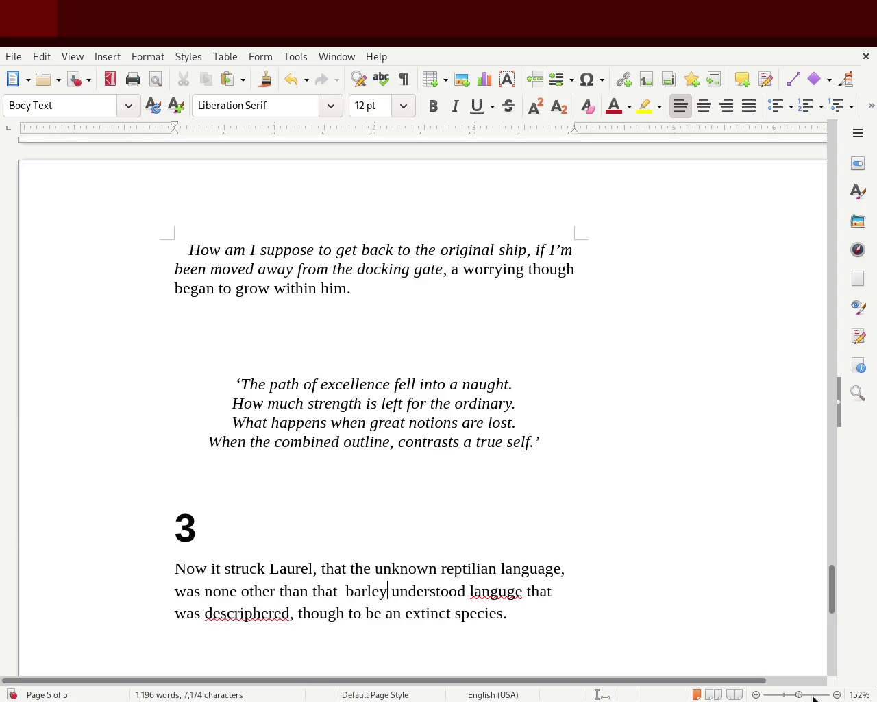
key("Right")
key("BackSpace")
key("BackSpace")
key("BackSpace")
key("BackSpace")
key("BackSpace")
key("BackSpace")
type("vau")
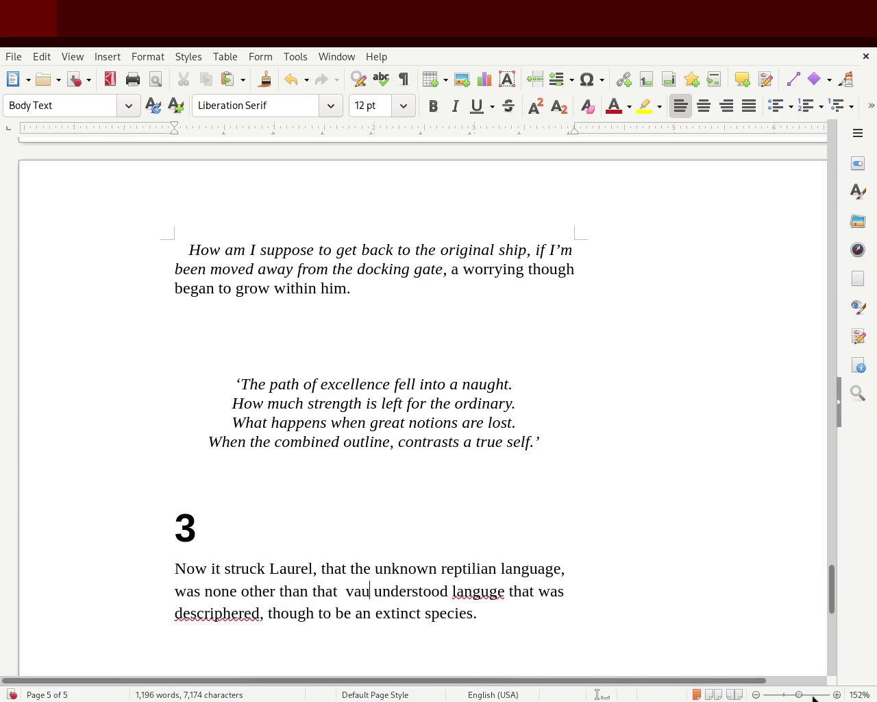
type("glely")
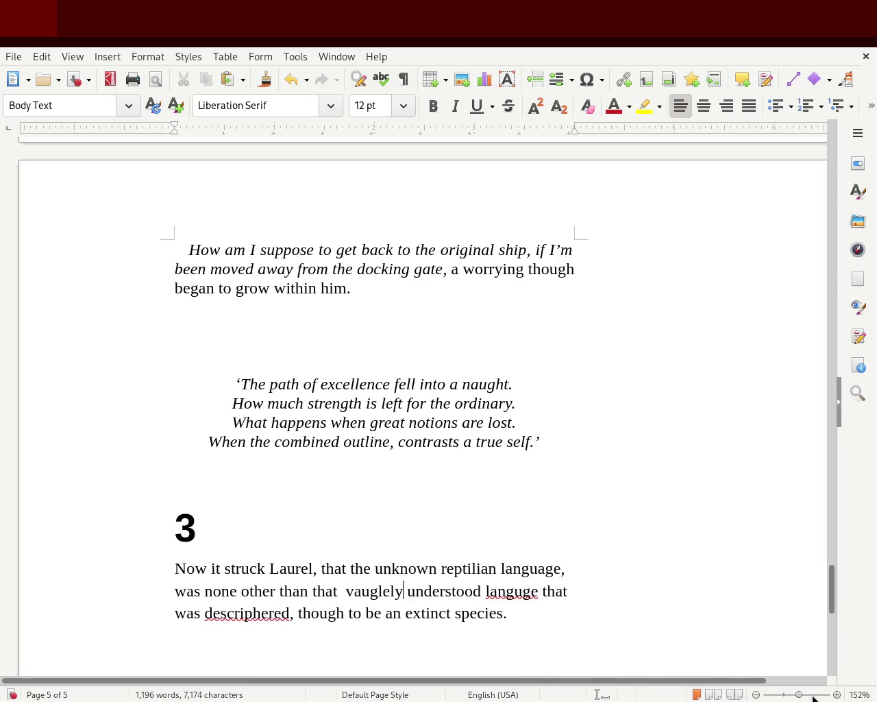
double_click(514, 591)
type("langue")
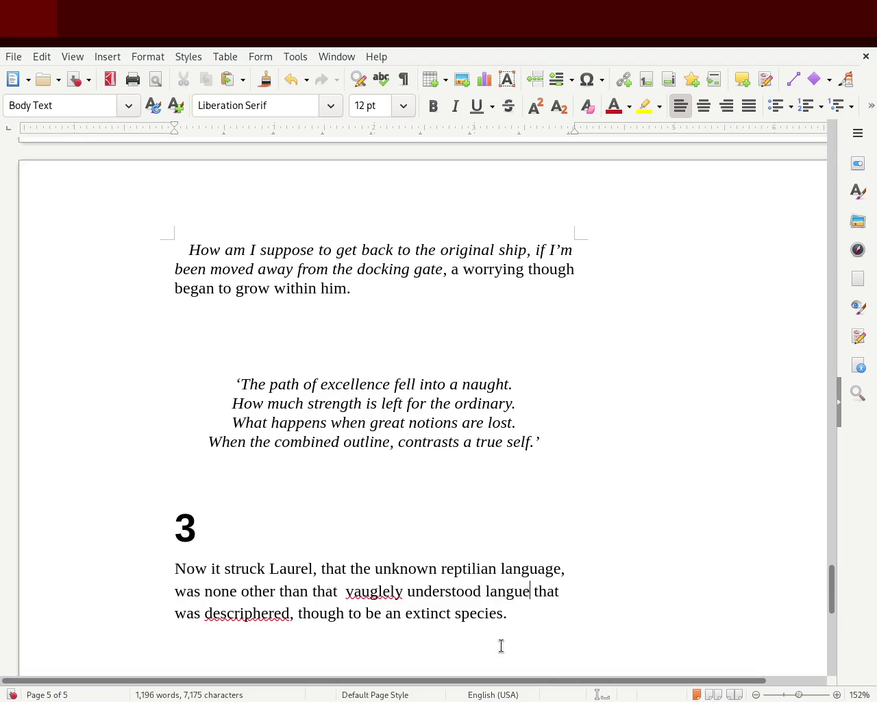
Step: After 'was', insert 'recently discovered in another premises of where they were exploring by another K02 vesseld. After being'
left_click(200, 613)
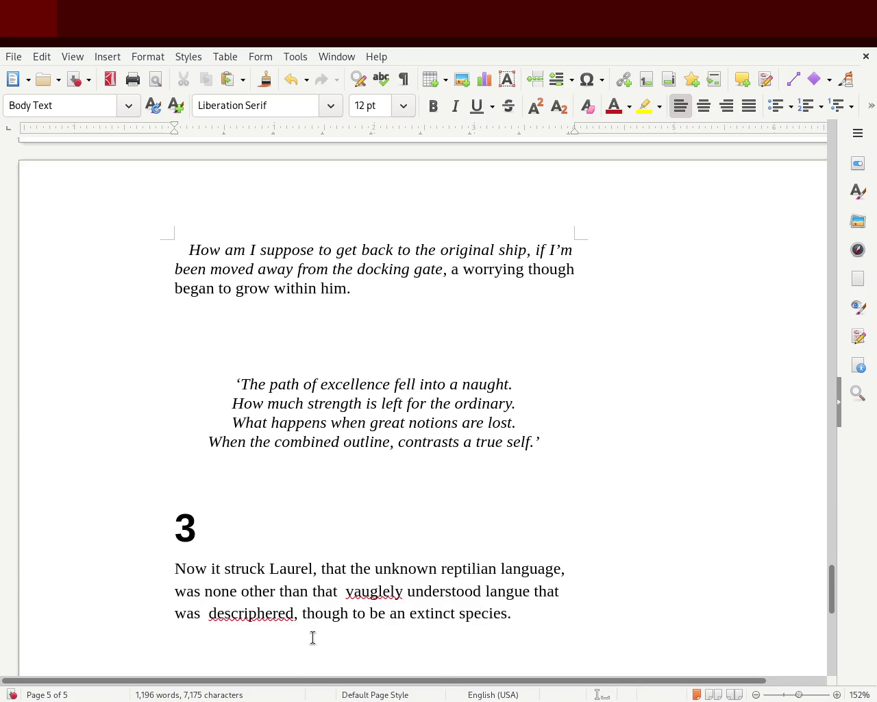
type("recently")
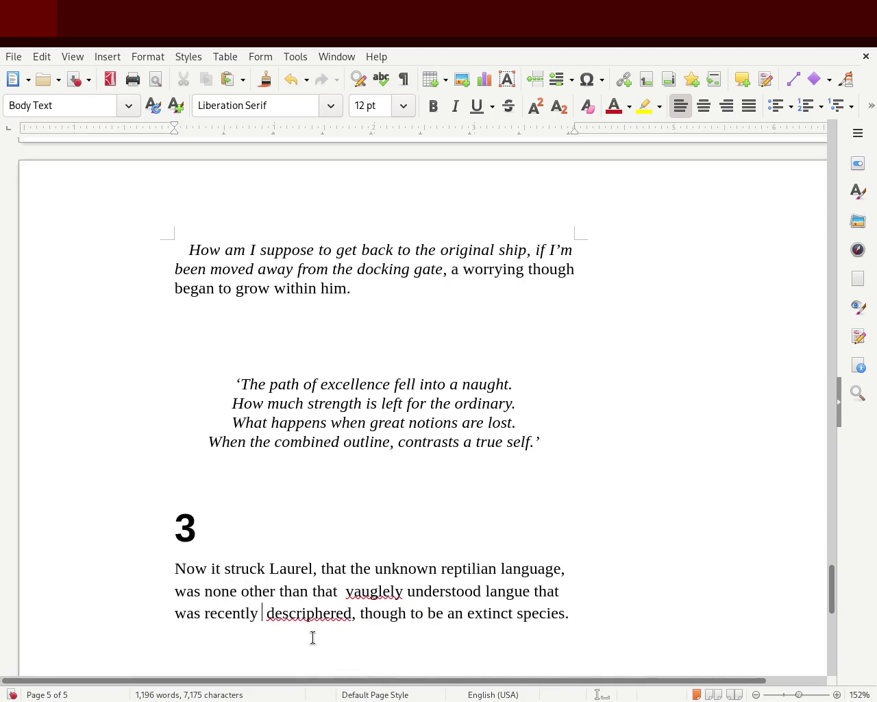
type(" discovered in")
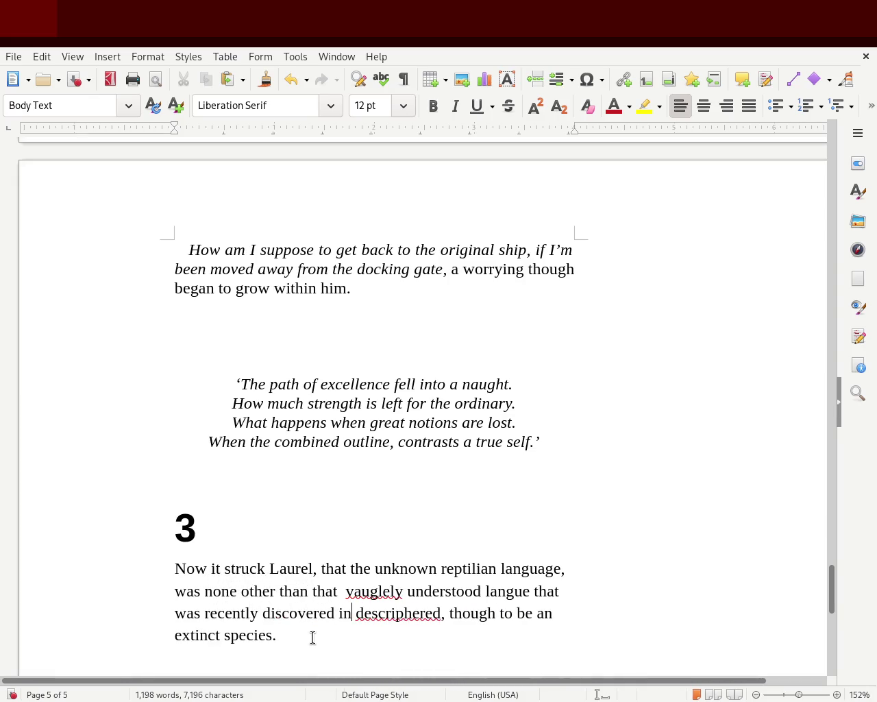
type("by other")
key("BackSpace")
key("BackSpace")
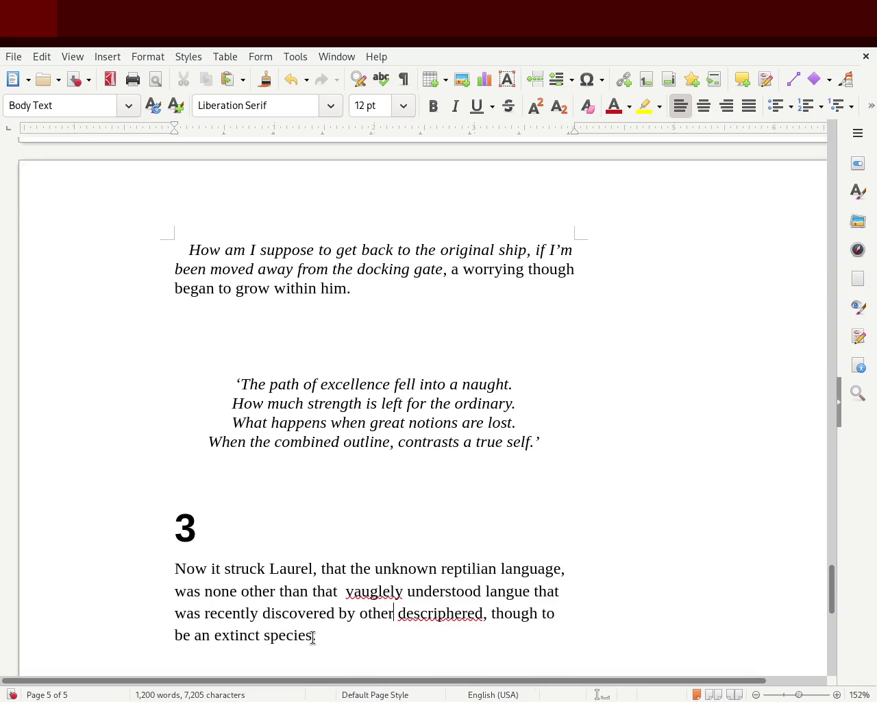
key("BackSpace")
key("BackSpace")
key("BackSpace")
key("BackSpace")
key("BackSpace")
key("BackSpace")
key("BackSpace")
type("in another premises")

> [Task]: Only the number is needed: state how many lines in the listing contain "another".

> [Answer area]: 2